Relatora especial da ONU vê racismo sistêmico no Brasil
O racismo no Brasil é sistêmico, perdura desde a formação do Estado brasileiro, e as medidas para combater o preconceito não são suficientes para fazer frente à gravidade da situação. Essas são algumas das conclusões preliminares apresentadas nesta sexta-feira (16) pela relatora especial sobre formas contemporâneas de racismo, Ashwini K.P., que faz parte do corpo de especialistas independentes do sistema de direitos humanos da Organização das Nações Unidas (ONU).
Ashwini K.P. também manifestou preocupação com as eleições municipais, que ocorrerão em outubro deste ano. Segundo ela, há uma representação política muito baixa no país de grupos raciais e étnicos marginalizados, além de o ambiente político ser hostil e mesmo perigoso para quem consegue se eleger. Ela citou como exemplo o caso de Marielle Franco, vereadora do Rio de Janeiro assassinada em 2018.

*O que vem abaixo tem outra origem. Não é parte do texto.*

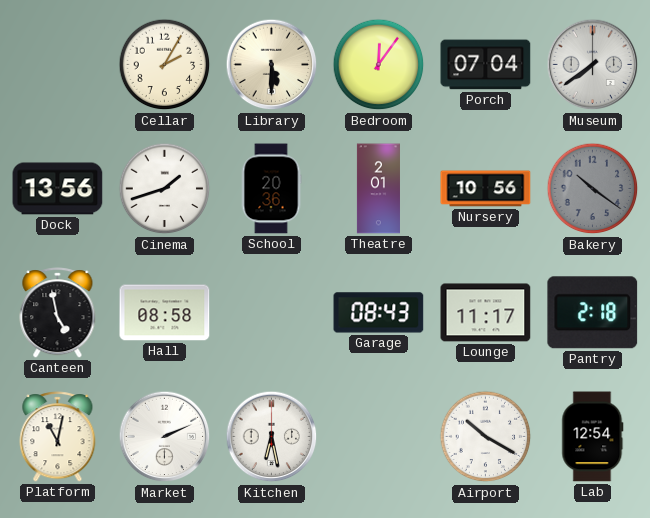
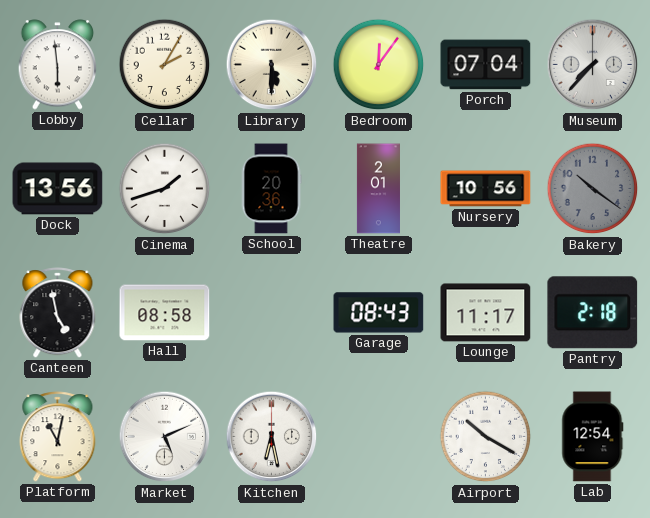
Lobby: none -> 5:59
Museum: 7:39 -> 7:37
Market: 2:11 -> 5:11
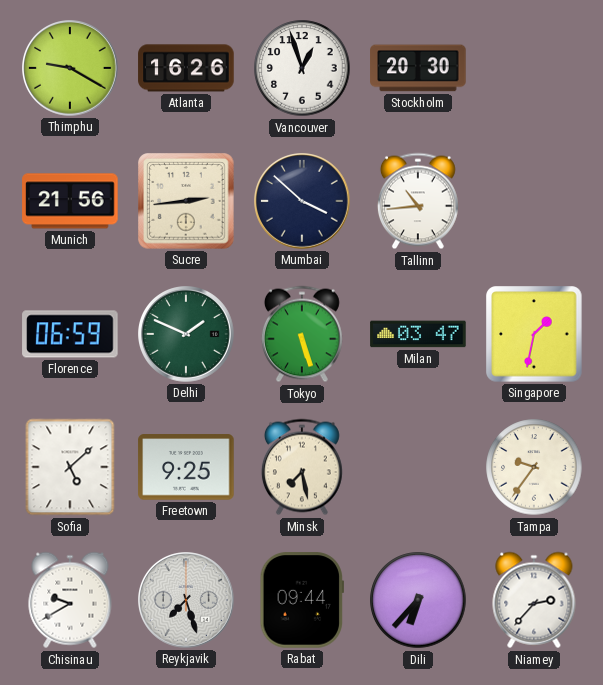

“Ficou extremamente evidente para mim, após minha visita, que as pessoas afrodescendentes, os povos indígenas, comunidades quilombolas, romani e pessoas pertencentes a outros grupos raciais e étnicos marginalizados no Brasil, incluindo aqueles que enfrentam discriminação interseccional com base em deficiência, gênero, status LGBTQIA+ e/ou ser pessoa migrante ou refugiada, continuam a experimentar formas multifacetadas, profundamente interconectadas e generalizadas de racismo sistêmico”, disse, em coletiva de imprensa.
“A violência estrutural e a exclusão endêmicas, que desumanizam pessoas de grupos raciais e étnicos marginalizados, causam danos muitas vezes irreparáveis e tornam as pessoas invisíveis dentro da sociedade, sendo consistentemente articuladas para mim como características integrais do racismo sistêmico no Brasil”, observou.
Embora reconheça medidas de combate ao racismo importantes no país, ela diz que ainda não são suficientes diante da gravidade do problema. “O ritmo atual de mudança não parece corresponder à gravidade da situação sofrida por pessoas de grupos raciais e étnicos marginalizados. Existem lacunas significativas na implementação e alcance de leis e políticas, e o progresso em direção à justiça racial é muito lento. As pessoas de grupos raciais e étnicos marginalizados no Brasil já esperaram tempo demais por justiça e igualdade racial. A própria vida e existência de pessoas marginalizadas depende de ação mais ousada e urgente”, afirmou.
Entre os bons exemplos destacados estão os programas de ações afirmativas para instituições de ensino superior e outras instituições públicas; os esforços para garantir o reconhecimento cultural e a memória sobre as experiências coletivas de pessoas de grupos raciais e étnicos marginalizados, com a criação de memoriais; e até mesmo a criação do Ministério da Igualdade Racial e do Ministério dos Povos Indígenas em 2023, bem como a criação de uma Secretaria sobre os Povos Romani dentro do Ministério da Igualdade Racial.
Eleições
Em relação à representação política, ela mostrou preocupação. “Estou, portanto, muito preocupada com relatos de representação política muito baixa de grupos raciais e étnicos marginalizados, incluindo afrodescendentes, povos indígenas, comunidades quilombolas e romani em órgãos políticos e de tomada de decisão, incluindo o Congresso Nacional e órgãos estaduais e municipais”, disse.